Sleep came slowly, and all the way down he thought of Tink and how he had missed the chance to talk to him.
Chapter Five
JOHN AWAKENED slowly, opening his eyes last, when the rest of him was full awake. There was just a smoky bit of light coming in the window. Dawn. It must be about four-thirty. And quiet outside. They had had chickens for a while, and a rooster that crowed them awake, but the dogs herded anything they could—sometimes tried to turn birds flying over the yard or water running out the overflow on the stock tank—and they kept herding the chickens into a small group, worrying them and pushing them around the yard until a couple of them died and his father got rid of the rest.
But as he shoved his legs down into the cold tube of his jeans he heard a meadowlark sing, then another answered him and then he heard Cawley come out on the porch and hawk and spit and he knew another day had started. He smiled, thinking of Cawley. He’d made fun of Tink once for staying in the old bunkhouse when he could have a had a room in the main house. But after they’d put in a septic and had running water and a good bathroom Cawley still went outside to spit.
“You spit in dirt,” he’d said to John’s father. “Not in some bowl of water in a special room in the house. Besides, it wasn’t any part of hiring on, you telling me where to spit.…”
Two days had passed since John’s father had come home with the news about Tink.
John pulled his socks and the pointed-toe boots on and went downstairs with his shirt on but still open. He splashed water in his face, dried on the towel that had been hanging in the bathroom for going on a month, and went into the kitchen.
Cawley had opened two cans of corned beef hash, emptied each one on a separate plate and was frying eggs in l
ard on the stove. When the eggs were crinkled and starting to burn he dropped two of them—the yolks still runny with the whites not quite cooked on top—on each pile of cold hash.

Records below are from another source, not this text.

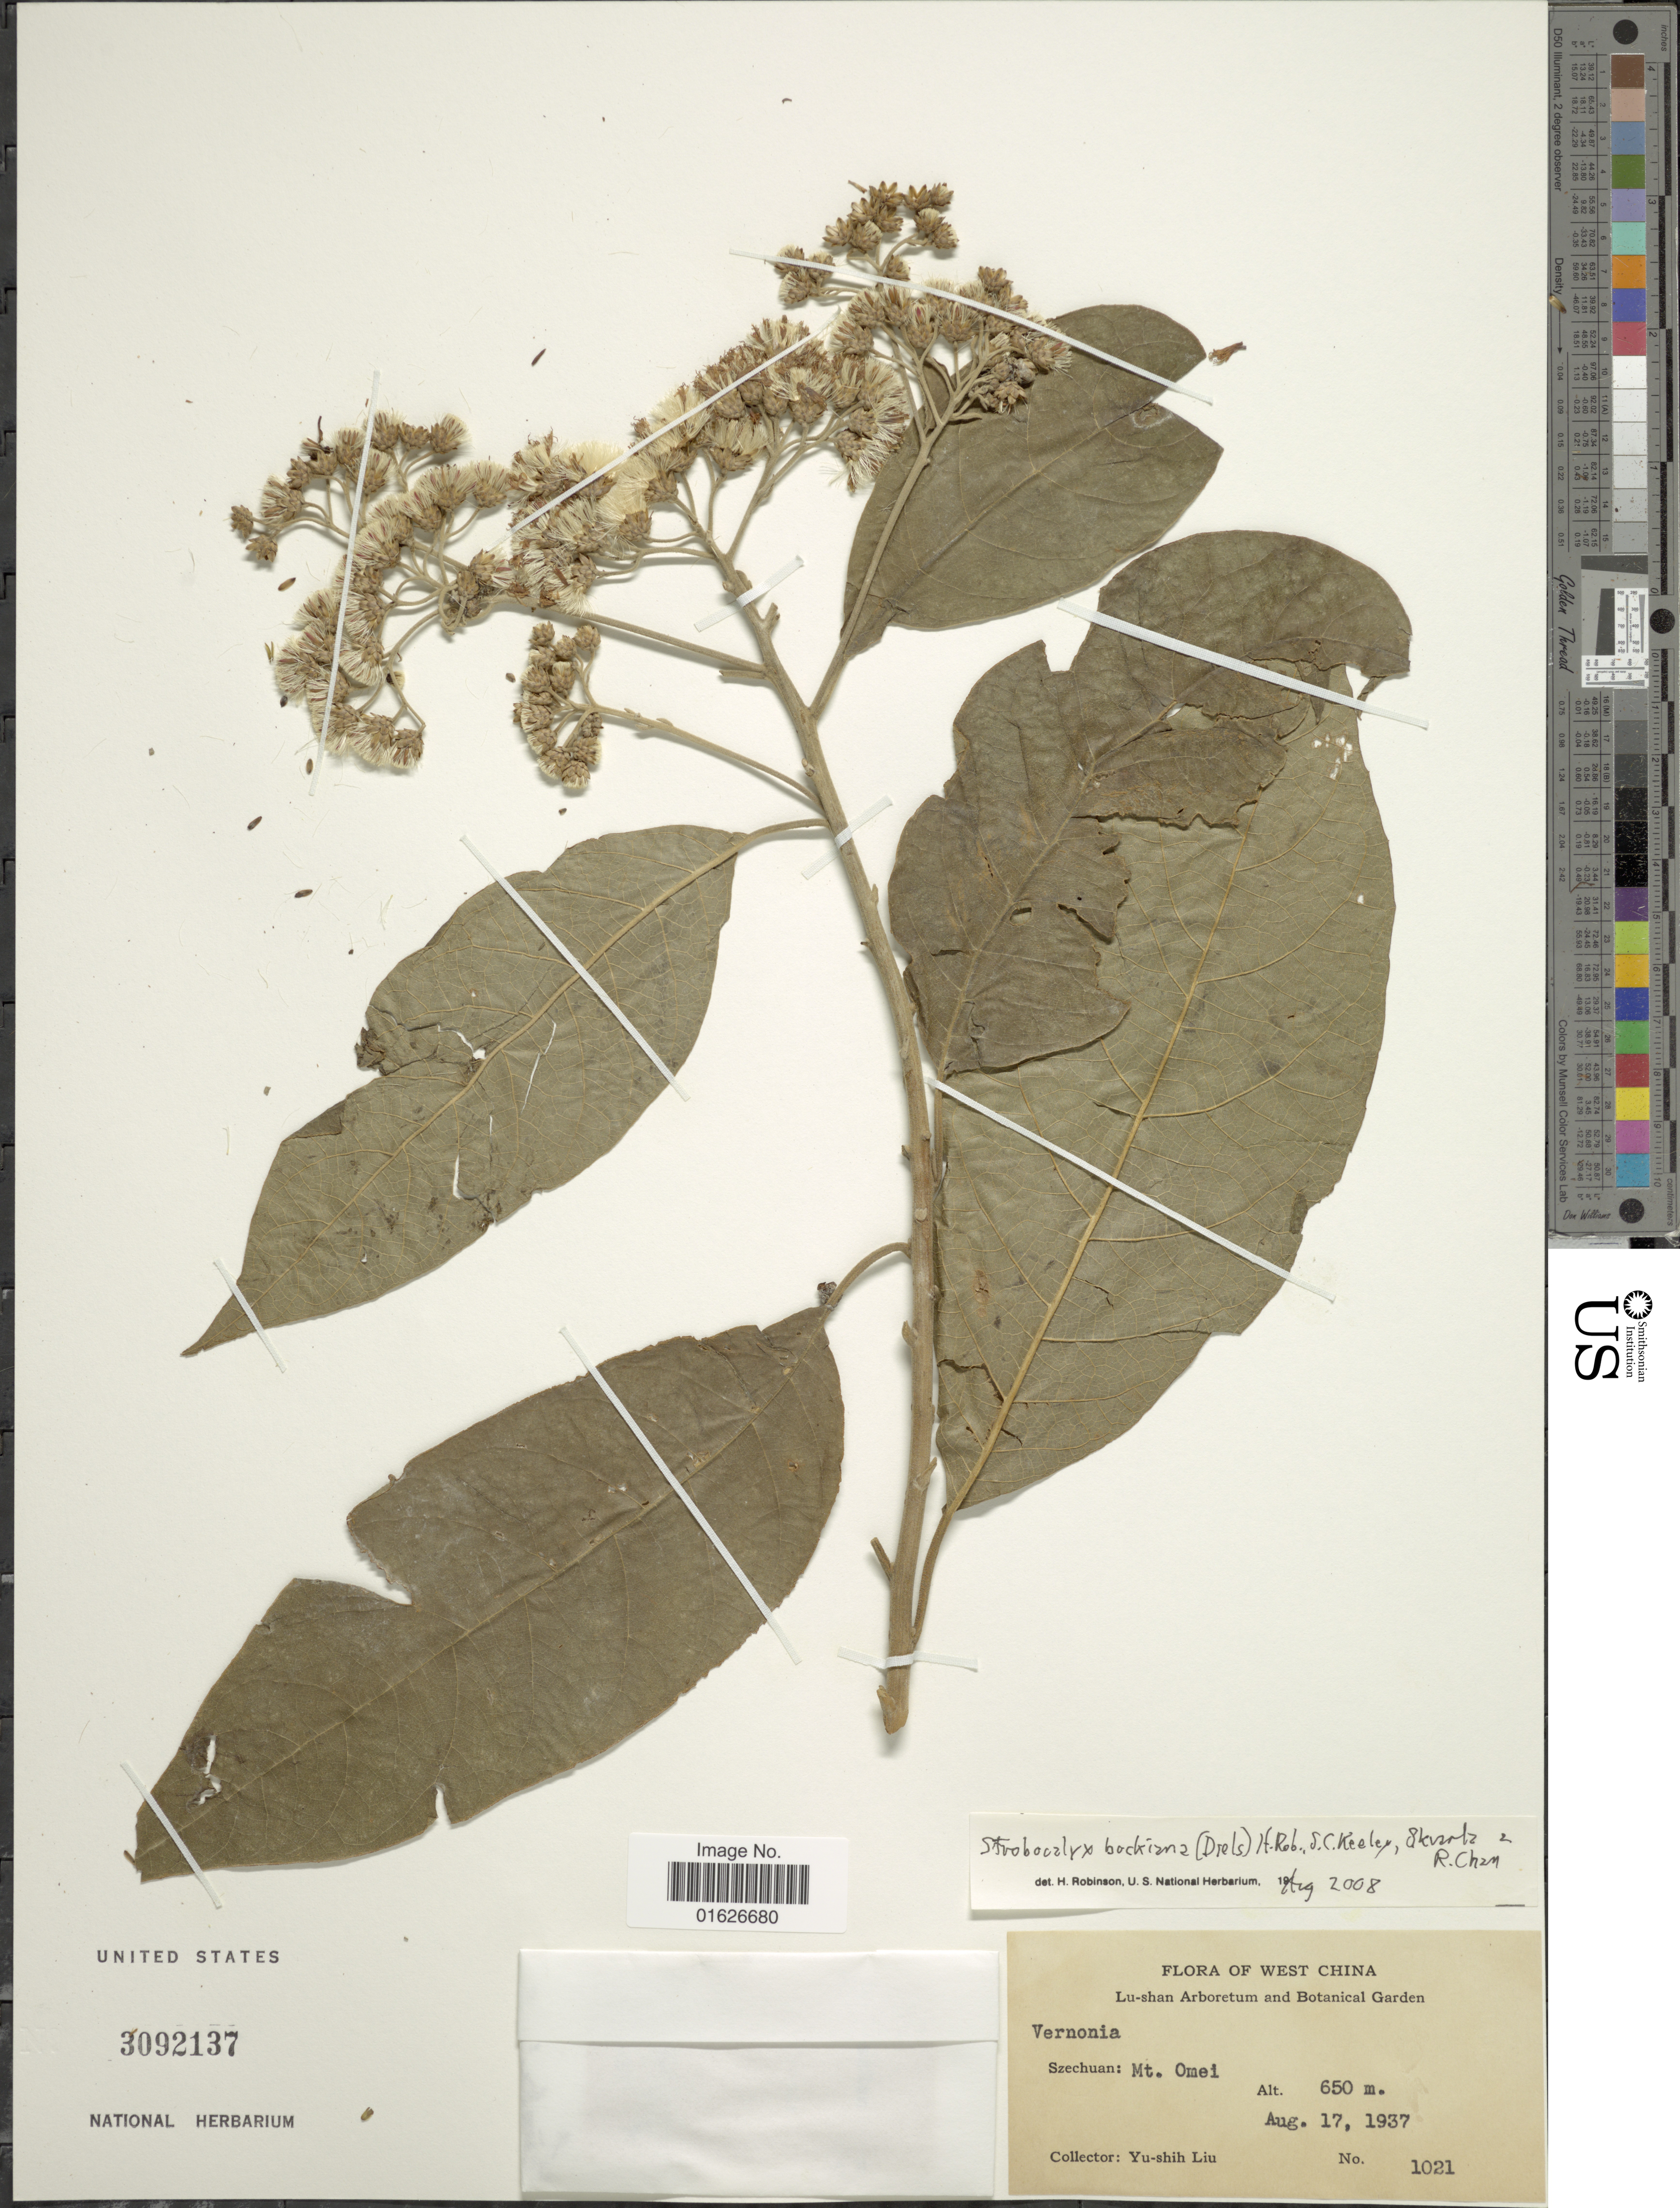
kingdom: Plantae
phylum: Tracheophyta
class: Magnoliopsida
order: Asterales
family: Asteraceae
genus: Strobocalyx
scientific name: Strobocalyx bockiana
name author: (Diels) H. Rob.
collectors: Y.-S. Liu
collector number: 1021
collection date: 1937-08-17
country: China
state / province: Sichuan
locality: West China, Szechuan: Mt. OMei.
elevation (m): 650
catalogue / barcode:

“Eat. We start up today and we won’t have much for lunch. This will stick to you.”
John looked at his plate. The uncooked egg white looked just like the boogers that were always hanging out of little Davey Haller’s nose on the bus.
“What’s the matter?”
“Nothing.” Maybe, he thought, if I jam it all down into the hash and eat it without looking or thinking about it. He used his fork to mash the eggs down and mix them in with the hash and then tried a mouthful. The hash was cold and at least half grease and the lard on the eggs turned hard when it hit the cold hash and he ate without looking. Just take a mouthful and swallow, he thought, then another. It’ll go down. He thought of the day before while he was eating.

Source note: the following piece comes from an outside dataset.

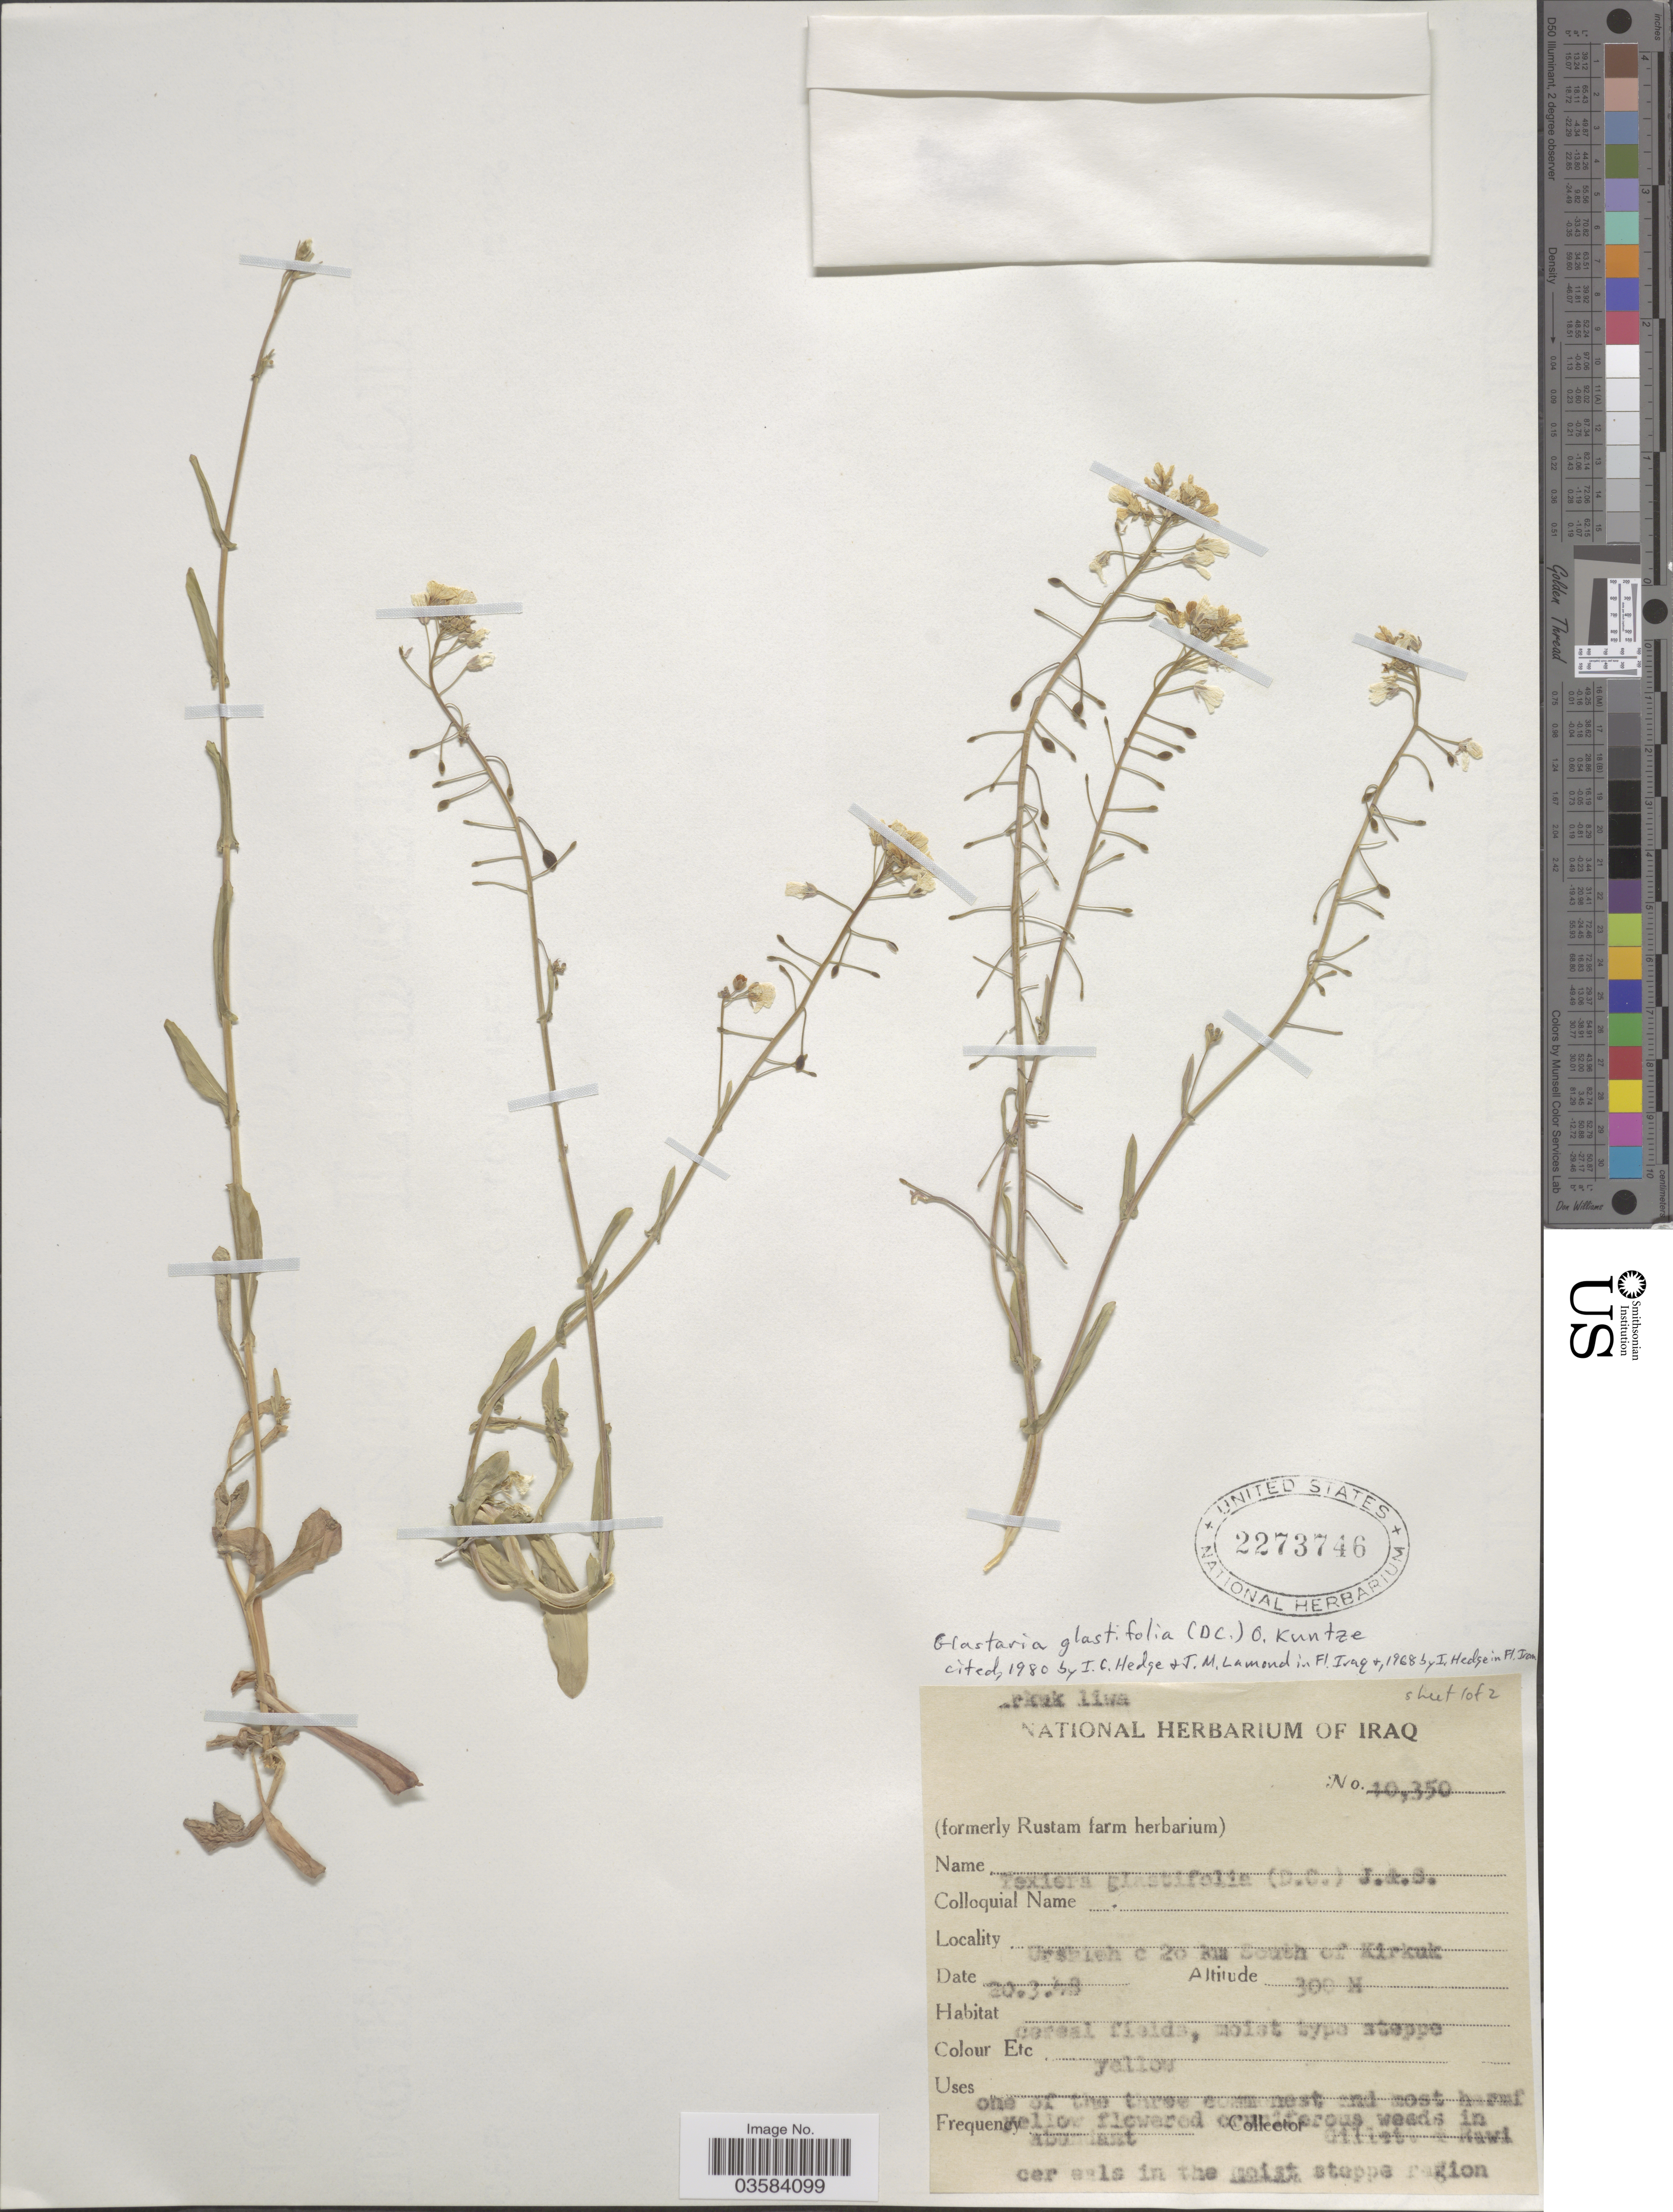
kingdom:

It had been one of those disasters that maybe turned out for the better. Cawley had decided to start the old GMC even though he didn’t have new plugs and belts, just to see if it would run, and it promptly threw a rod and started hammering and bouncing.
“Well,” he’d said. “That tears it.”
“What about using the ranch pickup?” John had asked.
“Your dad needs it. No, we’ll have to do it the old-fashioned way.”
John had thought the old GMC was the old-fashioned way. It was the only way he’d ever seen them pull the wagon up.
But Cawley showed him a long piece of wood with a bolt hole through one end out by the side of the barn. It had been there as long as John had known things but he just thought it was an old piece of wood.
“Wagon tongue,” Cawley said. “White oak—lasts forever.” He went to a pile of junk in the granary and found other pieces of wood and bolts and chains and then, from the wall of the granary, harnesses.
“You’re going to pull the wagon all the way up there with horses?”
Cawley had looked at him in surprise. “Sure. That’s how we always did it. Trucks is a new idea.…”
“But we don’t have workhorses,” John said. “We just have riding horses.”